Create Service Account Credentials
- Go to “APIs & Services” > “Credentials”
- Click “Create Credentials” > “Service Account”
- Fill in the service account details and click “Create”
- Grant appropriate roles (basic Viewer role is sufficient for read-only access)
- Click on the created service account and go to the “Keys” tab
- Click “Add Key” > “Create new key”
- Choose JSON format and click “Create”
- The key file will be downloaded to your computer
Share Your Spreadsheet
- Open the Google Spreadsheet you want to access and click the “Share” button
- Add the service account email (found in the JSON file under client_email)
- Set appropriate permissions (Viewer for read-only)

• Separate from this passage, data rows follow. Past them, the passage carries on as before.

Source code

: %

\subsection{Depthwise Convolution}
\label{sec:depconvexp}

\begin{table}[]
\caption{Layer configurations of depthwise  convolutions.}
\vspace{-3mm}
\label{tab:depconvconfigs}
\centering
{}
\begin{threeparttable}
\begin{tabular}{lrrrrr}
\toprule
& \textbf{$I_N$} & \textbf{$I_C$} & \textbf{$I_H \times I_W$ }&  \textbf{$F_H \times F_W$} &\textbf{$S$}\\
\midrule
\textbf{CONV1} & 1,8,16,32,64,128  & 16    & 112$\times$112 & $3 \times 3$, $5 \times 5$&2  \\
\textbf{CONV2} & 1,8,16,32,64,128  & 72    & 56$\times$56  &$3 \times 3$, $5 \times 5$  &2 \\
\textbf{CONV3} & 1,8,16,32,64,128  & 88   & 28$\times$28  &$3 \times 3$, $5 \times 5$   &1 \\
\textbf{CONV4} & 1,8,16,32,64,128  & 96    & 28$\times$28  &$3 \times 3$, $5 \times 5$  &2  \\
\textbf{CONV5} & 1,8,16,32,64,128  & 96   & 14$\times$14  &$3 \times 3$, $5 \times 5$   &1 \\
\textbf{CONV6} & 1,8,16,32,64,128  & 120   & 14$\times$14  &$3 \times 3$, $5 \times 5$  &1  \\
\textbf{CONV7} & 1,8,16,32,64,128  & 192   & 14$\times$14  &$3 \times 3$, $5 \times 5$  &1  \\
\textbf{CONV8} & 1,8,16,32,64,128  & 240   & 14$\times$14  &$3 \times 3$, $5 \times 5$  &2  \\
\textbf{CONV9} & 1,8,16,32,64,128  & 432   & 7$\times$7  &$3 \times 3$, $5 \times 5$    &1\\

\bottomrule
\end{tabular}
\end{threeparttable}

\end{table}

Ensure that it the file is a native Google Sheet, not an Excel file stored in Google Drive. To convert the file to Google Sheets format: Click File → Save as Google Sheets
Setup in Your Project
- Store the entire JSON content as an environment variable
GOOGLE_CREDENTIALS='{"type":"service_account","project_id":"...","private_key":"...","client_email":"...","client_id":"...",...}'
- Install Required Packages
npm install googleapis
Use the importFromGoogleSheets
function shown above, with your specific spreadsheet ID. The spreadsheet ID is in the URL: https://docs.google.com/spreadsheets/d/[SPREADSHEET_ID]/edit
Conclusion
Once files are imported and parsed, Node.js API routes can be established to transmit data to the frontend, with built-in parameter support for dynamic data filtering.